(PAGE EXTRACT)

There was a lot that Sami Mims and Helene Masone didn’t know last weekend.
For starters, they didn’t really know each other, at least in the sense they needed to. The two, despite both being Niceville High School Eagles, had never played volleyball on the same side of the net before.
From watching one another on junior varsity and varsity — Mims will be a senior, Masone a sophomore — Mims knew Masone was a deft passer, but there was no way Masone knew precisely where Mims liked her sets and vise versa.
There was much to figure out in a short amount of time.
And yet, in their first act as beach teammates, they were headed to a tournament in Orlando for what they thought was a national qualifier for championships in Milwaukee this weekend.
Which leads to the next element they were entirely unaware of: It was not a qualifier for Milwaukee, but rather an entryway into Junior Olympics, also held this weekend, in Hermosa Beach, Calif.
“We only thought it was a qualifier for nationals,” Mims said. “We were like ‘Oh, it’s in Milwaukee.’ We really didn’t want to go to Milwaukee.’ ”
Good thing, because they won’t be.
Somewhere along the lines in Orlando, they were informed that if they took first or second place, they would qualify for Junior Olympics, representing not just themselves and Niceville, but the United States.
After tearing through pool play undefeated, the two punched their tickets to Hermosa Beach, finishing second after a weather-shortened championship match reduced the final to just one game to 15 points — matches are normally best-of-three to 21.
“Junior Olympics is definitely bigger (than nationals),” said Masone, who is a member of the Sand Turtles Volleyball Club out of Crestview. “It’s the Junior Olympics, which means it’s the country.”
Predictably, they were thrilled.
One snag: finding a flight to California less than a week before departure is neither an easy task nor a cheap one.
On Tuesday night, Masone and Mims were practicing when Mims’ phone rang. It was her mother. Junior Olympics was either happening or it wasn’t.
“We were both prepared to hold in tears,” Mims said.
Earlier, the senior had attempted to explain how she and Masone have matching, goofy personalities. The picture of the two — jumping, arms flailing above their heads, legs this way and that, screaming as only teenage girls can, faces frozen somewhere between a smile and a yelp — after Mims’ mother informed her daughter that she had found a flight to Los Angeles International Airport, confirming that the two would be playing in Junior Olympics, is perhaps the only way to truly personify it.

(INFORMATION SHOWN)
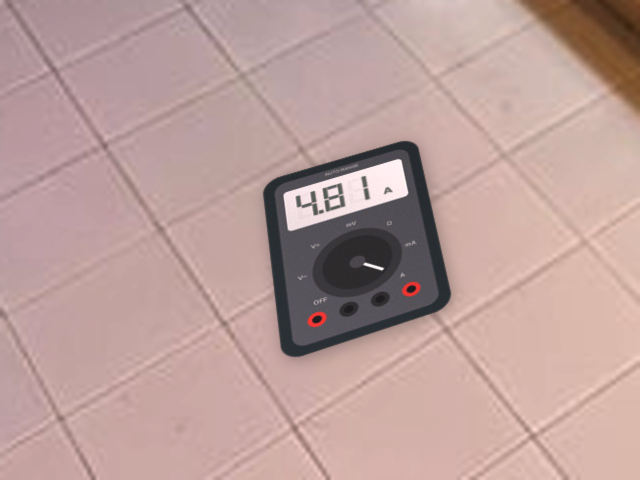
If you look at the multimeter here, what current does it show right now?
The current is 4.81 A
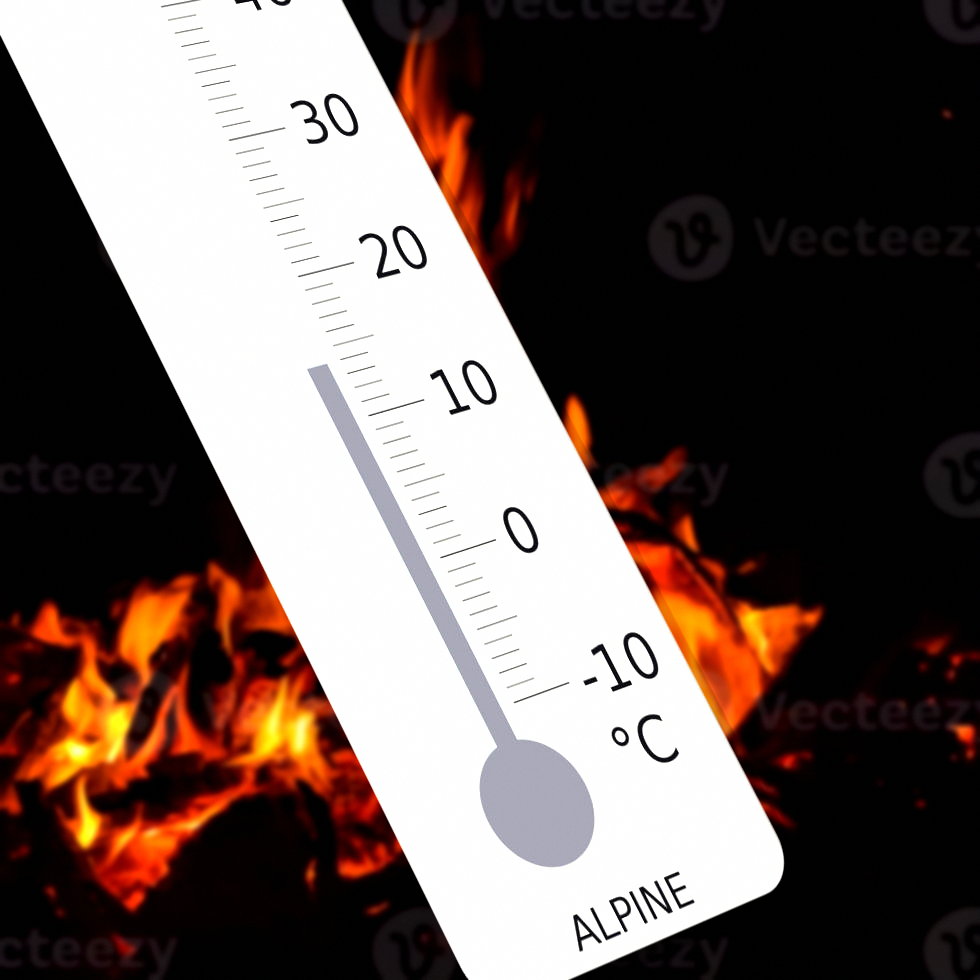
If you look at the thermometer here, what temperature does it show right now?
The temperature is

(WHAT THE TASK ASKS) Reproduce the passage of the Niceville beach volleyball article between "From watching one" and "and vise versa.", inclusive. The material comes from a separate source.

(EXERCISE OUTPUT)
From watching one another on junior varsity and varsity — Mims will be a senior, Masone a sophomore — Mims knew Masone was a deft passer, but there was no way Masone knew precisely where Mims liked her sets and vise versa.